Questa è una terra fragile, aggrappata al fatalismo. È come una vecchia casa che da una vita non riceve lavori di manutenzione. Ti accorgi che giorno dopo giorno sta cadendo a pezzi. I muri non reggono, le scale crollano, le fondamenta marciscono e quando piove senza tregua per troppe ore si allaga tutto e scende il fango e le montagne ti franano addosso. Quando il suolo trema è anche peggio, non ti resta neppure il tempo per una preghiera. Non è l'apocalisse e neppure una maledizione. È l'usura di un posto chiamato Italia.

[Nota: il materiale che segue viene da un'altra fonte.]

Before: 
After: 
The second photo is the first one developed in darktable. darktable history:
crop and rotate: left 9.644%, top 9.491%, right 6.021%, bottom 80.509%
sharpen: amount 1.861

È successo tutto molto in fretta. In meno di un secolo una civiltà contadina si è ritrovata post industriale. È una corsa che non poteva avvenire a costo zero. Tutto questo senza pensare troppo al futuro, anzi, addirittura impantanandosi in un eterno presente. È così che ci si è limitati ad assistere alla caduta, a questo continuo andare in malora, con la calamità che diventa rito del dolore. Il giorno dopo ci si straccia le vesti, si recrimina, si bestemmia sul clima o si alza il coro di chi reclama la rivolta benedetta di madre natura e poi si punta il dito, si cercano capri espiatori, si improvvisano processi, si gioca alla fine del mondo, in un continuo rimbalzo di millenarismi e consumate ideologie. Si seppelliscono i morti e poi tutto si placa. La casa intanto sta lì, un po' più malandata di prima, con la manutenzione che ormai non basta più, perché si è andati oltre. Le parole da sole non aggiustano nulla.
Adesso servirebbero interventi strutturali, profondi, una di quelle imprese da lasciare alle prossime generazioni. L'Italia va pulita e ricostruita, da Sud a Nord, da Est a Ovest, pezzo a pezzo. Come fare? Dove trovare i soldi? L'occasione in realtà ci sarebbe dovuta essere. Next Generation. Il territorio è il patrimonio più importante da affidare alle prossime generazioni. Il piano nazionale di ripresa e resilienza forse doveva partire proprio da qui. Il territorio incarna il valore fondante di tutti i partiti italiani. È terra. È ambiente. È cittadini. È autonomia. È tradizione. È madrepatria. Il territorio come architrave del Pnrr. Non lo è. Certo, ci sono 2,6 miliardi per non sentirsi in colpa. Ce ne sono altri 6 destinati ai Comuni, che non sanno come farli diventare realtà. Quello che manca è il progetto politico.
I partiti avrebbero dovuto riconoscersi in una sorta di «Costituente per il territorio». È come riscrivere una Carta, solo che in questo caso non si parla di leggi, ma di fiumi e monti, di paesi e vallate. Il piano, scritto ai tempi del Conte bis e perfezionato da Draghi, non è stato invece disegnato per ristrutturare alla radice questa casa malandata. Non ha questo orizzonte e questa ambizione. È una serie di interventi e progetti buttati lì in modo piuttosto casuale, un tentativo di accontentare un po' tutti i gruppi di pressione, gettando miliardi dove serve, dove si deve e dove si può con la speranza di riuscire a spenderli tutti. L'importante è generare ricchezza con una montagna di soldi europei, in gran parte da restituire.
È la logica dello scavare buche e riempirle per stimolare la domanda e creare occupazione. Non c'è il piano. Non c'è l'impresa. Non c'è qualcosa da lasciare a chi verrà dopo. È il limite del Next Generation italiano. Non è pensato per il futuro.